Fettouma Ousliha Bouamari a été mise à l’honneur lors de la 12e édition de la rencontre du Club des anciens de l’information et de la culture.
La cérémonie a réuni plusieurs figures des médias et du monde culturel autour de la valorisation de parcours ayant marqué la scène artistique nationale. La Médaille du mérite et de l’excellence lui a été remise en reconnaissance d’un itinéraire artistique entamé au début des années 1960 et inscrit dans l’histoire du théâtre et du cinéma algériens.
Figure des débuts du théâtre algérien, Fettouma Ousliha Bouamari fait ses premiers pas en 1963 dans « L’Oiseau vert » une adaptation de la pièce de Carlo Gozzi, Cette première expérience, encouragée par Mustapha Kateb à la tête du Théâtre national algérien, l’oriente durablement vers le théâtre, où elle participe à plusieurs œuvres du répertoire classique et contemporain comme « Deux Pièces Cuisine » de Abdelkader Safiri, « Le Cercle de craie caucasien « de Bertolt Brecht, « L’Homme aux Sandales de Caoutchouc » de Kateb Yacine, ou encore « Le Sang des Juste »s et Le « Revizo »r de Nicolas Gogol[ . Le passage par la scène constitue le socle d’un parcours rapidement prolongé par le cinéma.
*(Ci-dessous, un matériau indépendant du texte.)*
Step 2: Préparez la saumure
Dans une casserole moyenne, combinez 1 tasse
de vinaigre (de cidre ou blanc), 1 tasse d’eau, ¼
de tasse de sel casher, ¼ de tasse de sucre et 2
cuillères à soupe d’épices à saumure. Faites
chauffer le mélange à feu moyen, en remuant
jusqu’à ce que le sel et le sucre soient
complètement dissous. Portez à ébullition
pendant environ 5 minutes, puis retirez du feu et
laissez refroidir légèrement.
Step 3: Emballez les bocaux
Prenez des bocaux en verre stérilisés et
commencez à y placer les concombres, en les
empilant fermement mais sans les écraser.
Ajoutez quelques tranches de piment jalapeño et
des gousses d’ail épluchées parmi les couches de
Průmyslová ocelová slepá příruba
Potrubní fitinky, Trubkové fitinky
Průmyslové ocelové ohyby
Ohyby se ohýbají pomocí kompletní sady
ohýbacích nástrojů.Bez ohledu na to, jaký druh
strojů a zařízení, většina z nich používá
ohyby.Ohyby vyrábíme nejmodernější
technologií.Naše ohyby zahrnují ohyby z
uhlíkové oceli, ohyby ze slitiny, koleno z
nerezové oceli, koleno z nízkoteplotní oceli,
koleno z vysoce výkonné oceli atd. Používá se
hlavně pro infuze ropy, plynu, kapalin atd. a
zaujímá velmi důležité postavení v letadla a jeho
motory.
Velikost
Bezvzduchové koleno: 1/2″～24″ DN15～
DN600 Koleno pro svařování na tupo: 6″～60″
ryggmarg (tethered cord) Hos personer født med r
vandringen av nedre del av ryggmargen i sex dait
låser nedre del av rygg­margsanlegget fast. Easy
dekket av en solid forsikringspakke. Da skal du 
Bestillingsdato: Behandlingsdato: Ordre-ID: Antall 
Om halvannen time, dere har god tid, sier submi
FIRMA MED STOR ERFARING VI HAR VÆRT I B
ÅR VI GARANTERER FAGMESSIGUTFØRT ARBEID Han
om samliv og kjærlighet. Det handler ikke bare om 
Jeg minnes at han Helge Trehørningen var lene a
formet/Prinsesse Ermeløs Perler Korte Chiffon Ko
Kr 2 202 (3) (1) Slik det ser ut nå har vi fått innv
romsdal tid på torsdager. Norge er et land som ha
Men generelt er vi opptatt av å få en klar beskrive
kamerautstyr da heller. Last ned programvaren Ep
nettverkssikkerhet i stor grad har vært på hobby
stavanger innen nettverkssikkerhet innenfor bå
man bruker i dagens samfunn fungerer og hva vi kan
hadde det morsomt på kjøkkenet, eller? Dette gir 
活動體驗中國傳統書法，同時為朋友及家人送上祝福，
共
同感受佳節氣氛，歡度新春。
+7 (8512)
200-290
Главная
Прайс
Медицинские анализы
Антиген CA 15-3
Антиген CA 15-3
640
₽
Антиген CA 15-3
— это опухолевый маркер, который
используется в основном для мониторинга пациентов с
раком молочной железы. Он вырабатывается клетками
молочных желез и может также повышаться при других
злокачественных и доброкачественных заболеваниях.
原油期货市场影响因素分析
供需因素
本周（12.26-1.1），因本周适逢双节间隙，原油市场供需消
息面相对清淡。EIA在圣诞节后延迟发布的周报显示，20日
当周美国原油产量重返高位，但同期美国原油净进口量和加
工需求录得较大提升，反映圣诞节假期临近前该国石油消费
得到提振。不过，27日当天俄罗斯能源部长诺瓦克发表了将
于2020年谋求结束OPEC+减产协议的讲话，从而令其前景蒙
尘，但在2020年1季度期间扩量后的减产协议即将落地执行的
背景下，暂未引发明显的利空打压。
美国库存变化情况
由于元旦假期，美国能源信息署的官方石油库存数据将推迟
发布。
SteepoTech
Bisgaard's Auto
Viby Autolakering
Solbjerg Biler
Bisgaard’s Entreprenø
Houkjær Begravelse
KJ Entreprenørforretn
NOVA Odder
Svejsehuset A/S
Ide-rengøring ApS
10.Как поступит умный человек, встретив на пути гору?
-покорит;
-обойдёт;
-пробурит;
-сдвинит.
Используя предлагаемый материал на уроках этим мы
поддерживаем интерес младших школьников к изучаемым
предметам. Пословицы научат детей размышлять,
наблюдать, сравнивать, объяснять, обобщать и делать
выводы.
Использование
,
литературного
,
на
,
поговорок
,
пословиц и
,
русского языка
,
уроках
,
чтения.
Au début des années 1970, le grand écran s’ouvre avec « Le Charbonnier » de Mohamed Bouamari. Quelques années plus tard, « L’Héritage » de Mohamed Bouamari marque un tournant décisif, récompensé en 1982 par le prix de la meilleure interprétation féminine au Festival de Carthage, une première pour une actrice algérienne. Suivront plusieurs productions devenues références du cinéma national, dont « Le Premier Pas », « Le Refus » également signés Mohamed Bouamari, et « La Citadelle » de Mohamed Chouikh.
Depuis elle enchaine les rôles sur les deux rives de la Méditerranée à la télévision et au cinéma dont “L’Empire Des Rêves” de Jean-Pierre Lledo, “Hassan Niya” de Ghaouti Bendedouche, “La Baie d’Alger” (téléfilm) de Merzak Allouache, “Discount” de Louis-Julien Petit, « Munich » de Steven Spielberg, « L’Autre Côté de la mer » de Dominique Cabrera, « Barakat ! » de Djamila Sahraoui ou encore « Sœurs « (2020) de Yamina Benguigui
Née à Alger en 1940, issue d’un milieu populaire et marquée par les années de la guerre de Libération, la future comédienne débute dans l’administration avant de rejoindre le théâtre, où se structure l’essentiel de son engagement artistique. À travers cet hommage, c’est une carrière entière qui se trouve rappelée, faite de choix constants et de rôles qui ont contribué à inscrire son nom parmi les figures marquantes du théâtre et du cinéma en Algérie.